Re: Review of EMMA usage in the Speech API (first editor's draft) from Jerry Carter on 2012-06-15 (public-speech-api@w3.org from June 2012)

From: Jerry Carter <jerry@jerrycarter.org>
Date: Fri, 15 Jun 2012 07:06:31 -0400
To: Satish S <satish@google.com>
Cc: Deborah Dahl <dahl@conversational-technologies.com>, public-speech-api@w3.org
Message-Id: <E8D95758-7A7D-4599-AABE-266F717A1A1F@jerrycarter.org>
On Jun 15, 2012, at 5:06 AM, Satish S wrote:
> Is this roughly what you had in mind?
> 
> 
> I understood what Jerry wrote as
> - There is a local recognizer, probably with a device specific grammar such as contacts and apps
> - There is a remote recognizer that caters to a much wider scope
> The UA would send audio to both and combine the results to deliver to Javascript
> 
> Jerry, could you clarify which use case you meant? The language I proposed was aimed towards a recognizer sitting outside the UA and generating EMMA data in which case it seemed appropriate that the UA would pass it through unmodified. If the UA is indeed generating EMMA data (whether combining from multiple recognizers or where the recognizer doesn't give EMMA data) it should be allowed to do so.
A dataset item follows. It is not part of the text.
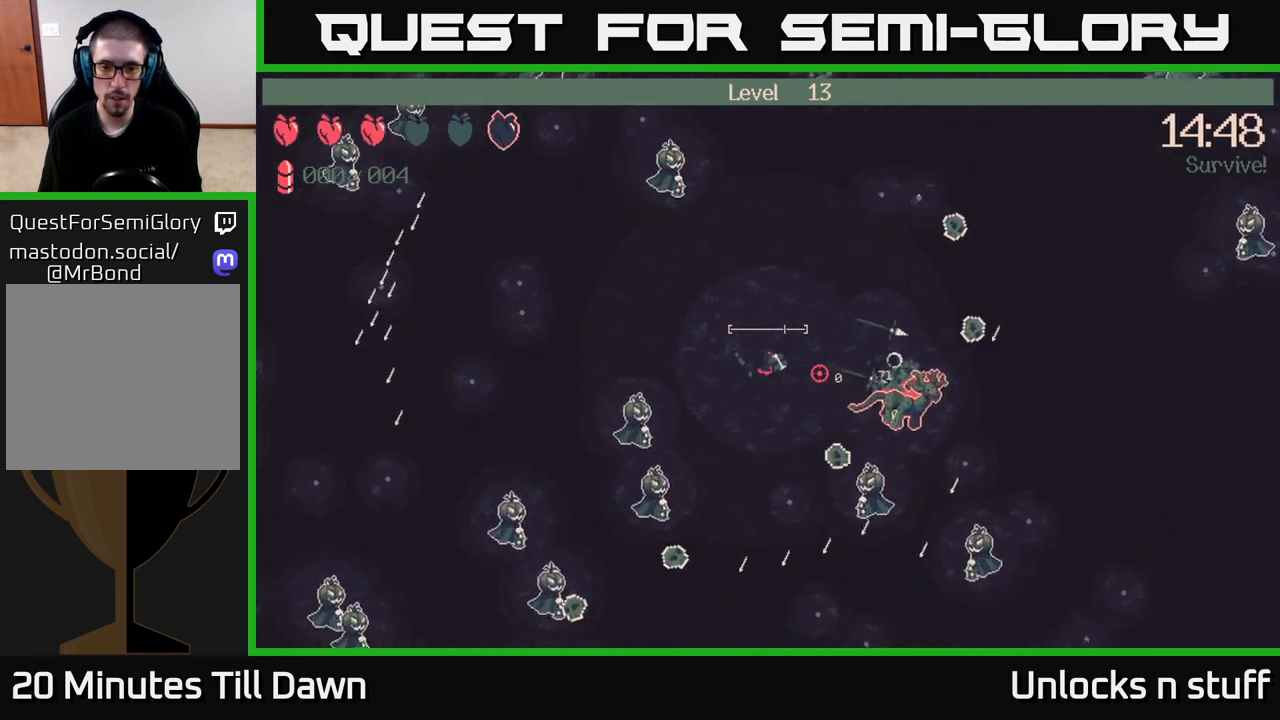
{"buttons": [], "left_stick": "up-right", "right_stick": "center", "events": [[17, "left_stick", "up-right"], [83, "X", "down"], [183, "X", "up"], [217, "left_stick", "center"], [450, "left_stick", "up-right"]]}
Your understanding is correct.  I've seen different architectures used.  

Most often, there is a single vendor providing a single recognizer (either on device or in the cloud).   Also common, a single vendor will provide a consolidated product in which on device and in cloud resources are used together.  Here the interface may generate a single result which the UA would be free to pass along as-is.  In either case, the vendor will argue for using their result directly.

Then, there are rarer but real cases (e.g. certain Samsung products), where multiple venders are used in combination or as alternatives.  When used in combination, a consolidated recognition result would be generated outside what I think of as the recognition resource.  When used as alternatives, the results might be restructured or altered with the goal of providing consistent content or formats for developers.  Either way, some entity is preparing the final EMMA result.  Coming from the media resource side, I think of that entity as the UA.  Someone from the UA side might very well think of that as being just a different recognition resource!

In my mind and in the discussions as EMMA was coming to maturity, there is no reason that an EMMA result need pass through layers without modification.  There are, in fact, mechanisms within EMMA do describe intermediate results and their connections.  A speech recognition result might detail the phonetic (or sub-phonetic) lattice, the corresponding tokens from a grammar, and the semantic meaning as a derivation chain.  A hybrid resource might offer separate processing chains and then a unified result.  The example that drove much of the discussion was a map application with a touch screen.  The user says "How do I drive from here to here" with corresponding touches.  The EMMA result could include the entire recognition chain (phonetics -> tokens -> semantics) with the sequence of touches (touch1, then touch2) and then produce a final result (mode=drive + location1 + location2) for passing to a routing application.

What is critical is that the application developer have access to the information required for their task.  Developers, in my experience, object when information is stripped.  Media resource vendors, working in response to developer requests, want assurances that additional details that they add will be passed through to the developer.  The current language

> UA implementations for recognizers that supply EMMA must pass that EMMA structure directly.

is too restrictive.   Let me suggest instead

> "The EMMA document MUST/SHOULD contain all annotations and content generated by the recognizer(s).  The UA MAY add additional annotations to provide a richer result for the developer."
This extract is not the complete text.